Wie religiös geprägte Vorurteile aus dem Mittelalter bis heute nachwirken
Alfred Bodenheimer | Jüdische Allgemeine

Wir kennen die Erklärung bis zum Abwinken: Weil den Juden im Hochmittelalter in Europa Landbesitz und die meisten anderen Erwerbszweige verboten gewesen seien, hätten sie sich auf den Geldhandel konzentriert, da das christliche Zinsverbot für sie nicht galt. Kurzum: Es sei die pure Not gewesen, die Juden in dieses Metier trieb.

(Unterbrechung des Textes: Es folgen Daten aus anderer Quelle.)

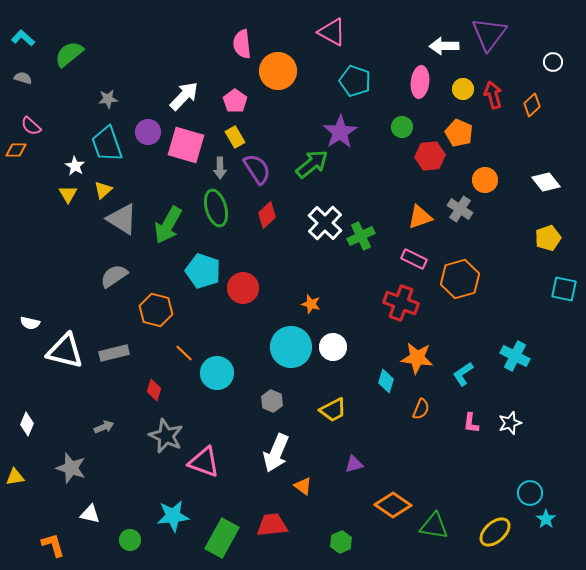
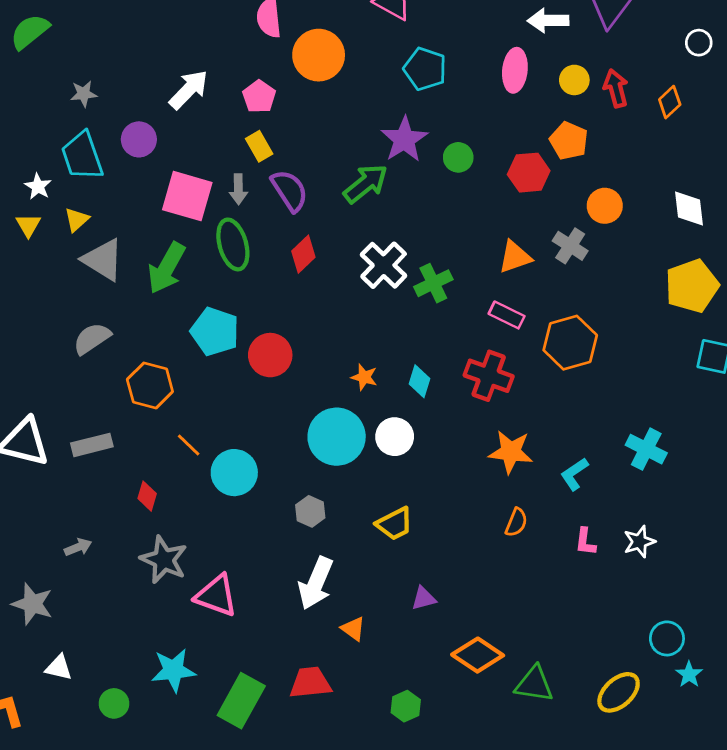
green circle: (402, 127) -> (458, 157), moved
pink square: (186, 145) -> (187, 196), moved
white diamond: (546, 182) -> (689, 209), turned 32
yellow pentagon: (548, 238) -> (692, 286), size x1.5
cyan diamond: (386, 381) -> (420, 381), moved

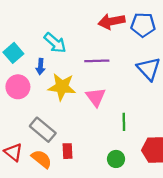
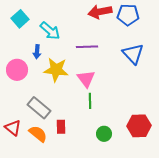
cyan square: (13, 53) -> (20, 19), moved
green line: (124, 122) -> (90, 101), moved

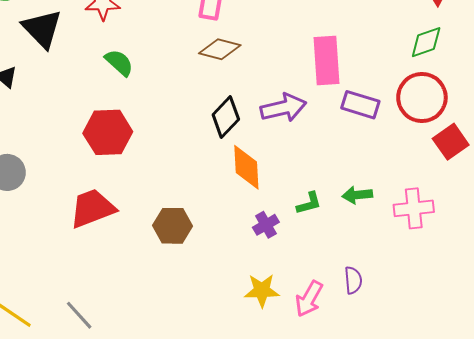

Doch das habe dazu geführt, dass die Menschen, die unter dem Zinsendienst ächzten, zwangsläufig Juden mit Schlauheit in Geschäftsdingen wie aber vor allem auch Geldgier in Verbindung brachten – und bis heute seien Verschwörungstheorien gegen die »Rothschilds« oder die Umschreibung der »Banker von der amerikanischen Ostküste« von dieser unseligen historischen Grundlage, die mit dem Charakter der Juden gar nichts zu tun habe, infiziert.
Eine Erklärung, die nichts erklärt. Denn nebst den Juden waren im mitteleuropäischen Raum des Hochmittelalters die Italiener (damals allgemein Lombarden genannt) mindestens ebenso im Bankwesen engagiert, sie gelten als dessen eigentliche Erfinder.

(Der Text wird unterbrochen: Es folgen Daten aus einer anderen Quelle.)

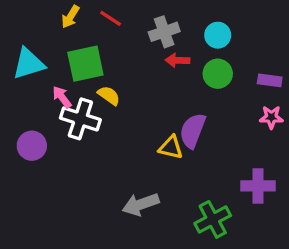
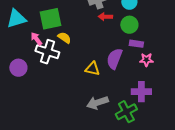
purple rectangle: (270, 80) -> (136, 44), moved
pink star: (271, 117) -> (146, 60), moved
yellow triangle: (171, 147) -> (92, 69), moved
purple cross: (258, 186) -> (141, 92), moved
gray arrow: (141, 204) -> (97, 103), moved

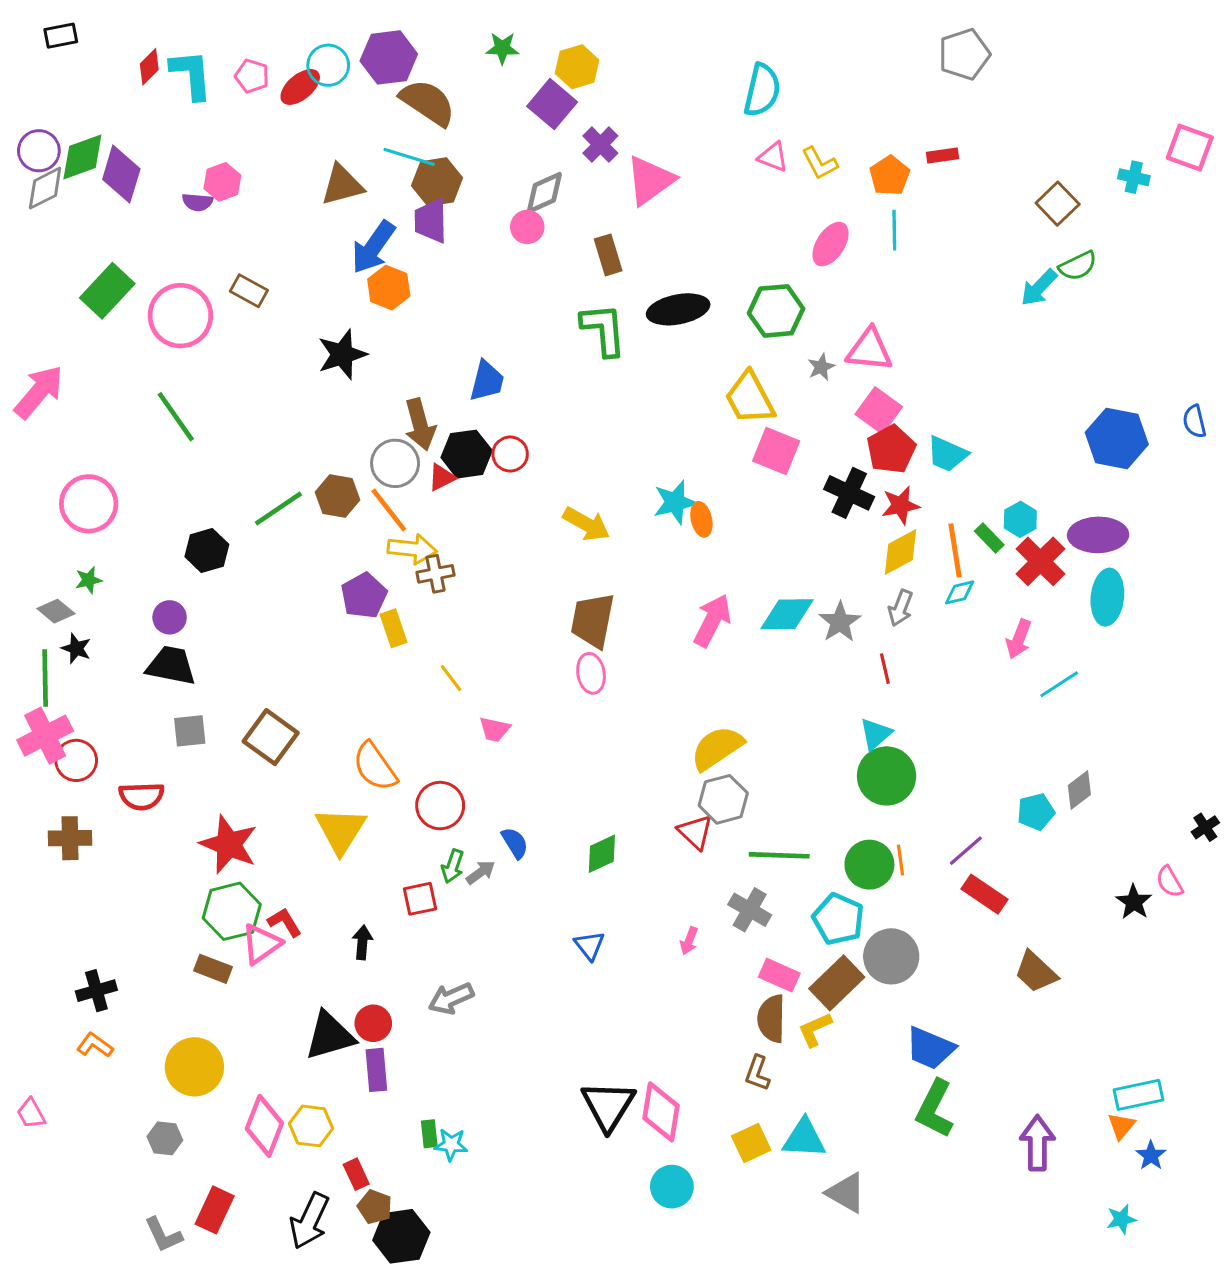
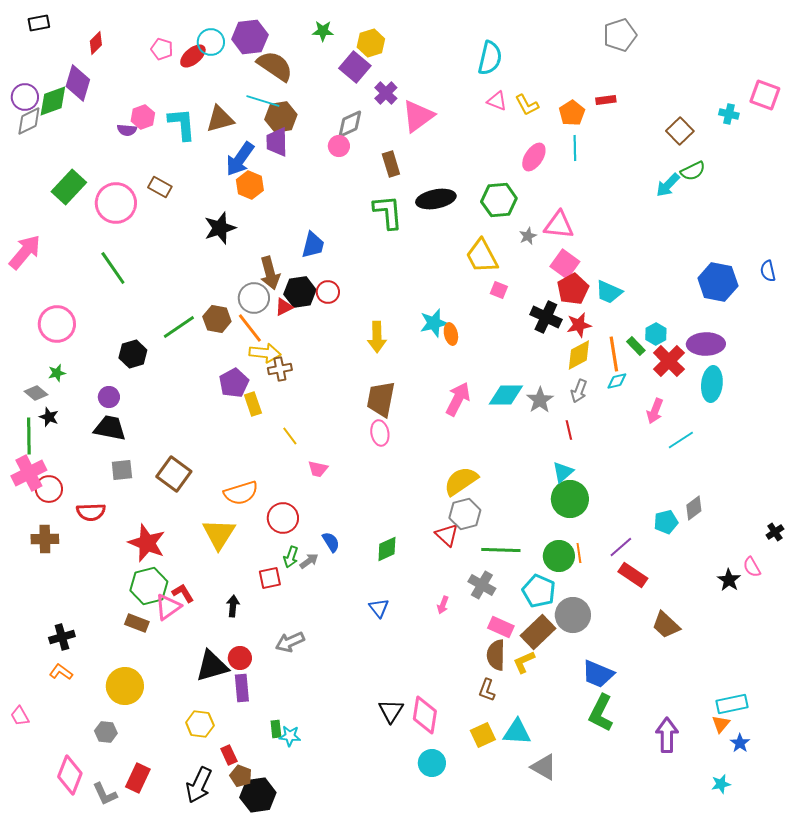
cyan L-shape: (191, 75) -> (182, 124), moved
purple diamond: (121, 174) -> (78, 83), moved
pink square: (776, 451) -> (499, 290), size x0.6
yellow arrow: (586, 524) -> (377, 337), turned 60
orange semicircle: (375, 767) -> (241, 493), turned -72
black triangle: (608, 1106) -> (391, 711), size x0.7
pink diamond: (264, 1126) -> (70, 775), moved

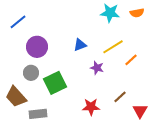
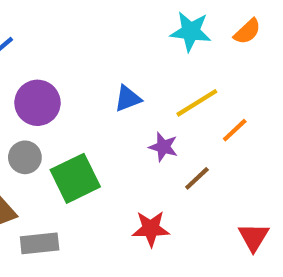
orange semicircle: (137, 13) -> (247, 31), turned -32
brown line: (120, 97) -> (197, 178), moved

Über das Zinsverbot sahen sie hinweg, und die sogenannten kurzfristigen »Lombardenzinsen« (bis heute im Lombardsatz für Banken anklingend) zeichneten sich gerade durch ihre exorbitante Höhe aus. Dennoch geht heute niemand davon aus, dass es aus der Lombardei gesteuerte Machenschaften gibt, die das Finanzsystem in Krisen, Völker in Kriege oder Bevölkerungen durch Seuchen in Panik stürzen, um daraus Profit und Macht zu ziehen – sämtlich Dinge, die der »jüdischen Finanzmacht« dauernd unterstellt werden.